PROBLEM -
Please transcribe, exactly, the line that contains "index dip: (136, 159)" and every line after it to the end of the records, and nothing else.

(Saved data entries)
= Beginning of Section =
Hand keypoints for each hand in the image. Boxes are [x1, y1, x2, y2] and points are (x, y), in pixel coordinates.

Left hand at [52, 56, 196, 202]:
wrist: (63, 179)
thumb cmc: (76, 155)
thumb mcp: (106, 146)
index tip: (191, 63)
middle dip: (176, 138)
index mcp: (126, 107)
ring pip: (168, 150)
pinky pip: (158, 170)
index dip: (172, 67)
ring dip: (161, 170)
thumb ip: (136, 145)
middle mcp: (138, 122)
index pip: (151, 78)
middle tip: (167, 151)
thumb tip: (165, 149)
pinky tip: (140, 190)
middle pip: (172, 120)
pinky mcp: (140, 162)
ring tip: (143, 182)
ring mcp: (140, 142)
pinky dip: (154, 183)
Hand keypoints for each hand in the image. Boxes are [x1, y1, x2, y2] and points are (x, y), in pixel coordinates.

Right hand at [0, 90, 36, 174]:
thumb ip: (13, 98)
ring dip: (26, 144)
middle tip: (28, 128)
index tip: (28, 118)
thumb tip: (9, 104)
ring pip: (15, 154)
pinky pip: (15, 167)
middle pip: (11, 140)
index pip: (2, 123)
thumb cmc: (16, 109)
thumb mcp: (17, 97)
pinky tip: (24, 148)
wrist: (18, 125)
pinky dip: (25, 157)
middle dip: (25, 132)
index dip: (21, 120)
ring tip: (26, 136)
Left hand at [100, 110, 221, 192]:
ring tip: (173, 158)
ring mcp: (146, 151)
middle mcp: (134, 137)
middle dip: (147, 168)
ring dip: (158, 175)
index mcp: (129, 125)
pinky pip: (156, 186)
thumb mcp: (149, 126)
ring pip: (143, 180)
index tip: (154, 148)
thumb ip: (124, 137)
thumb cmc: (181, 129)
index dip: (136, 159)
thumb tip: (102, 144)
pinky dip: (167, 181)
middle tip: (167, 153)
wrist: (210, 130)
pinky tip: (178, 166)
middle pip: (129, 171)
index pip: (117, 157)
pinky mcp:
= End of Section =
RESULT FOR THIS EXERCISE -
index dip: (136, 159)
thumb tip: (102, 144)
pinky dip: (167, 181)
middle tip: (167, 153)
wrist: (210, 130)
pinky tip: (178, 166)
middle pip: (129, 171)
index pip: (117, 157)
pinky mcp:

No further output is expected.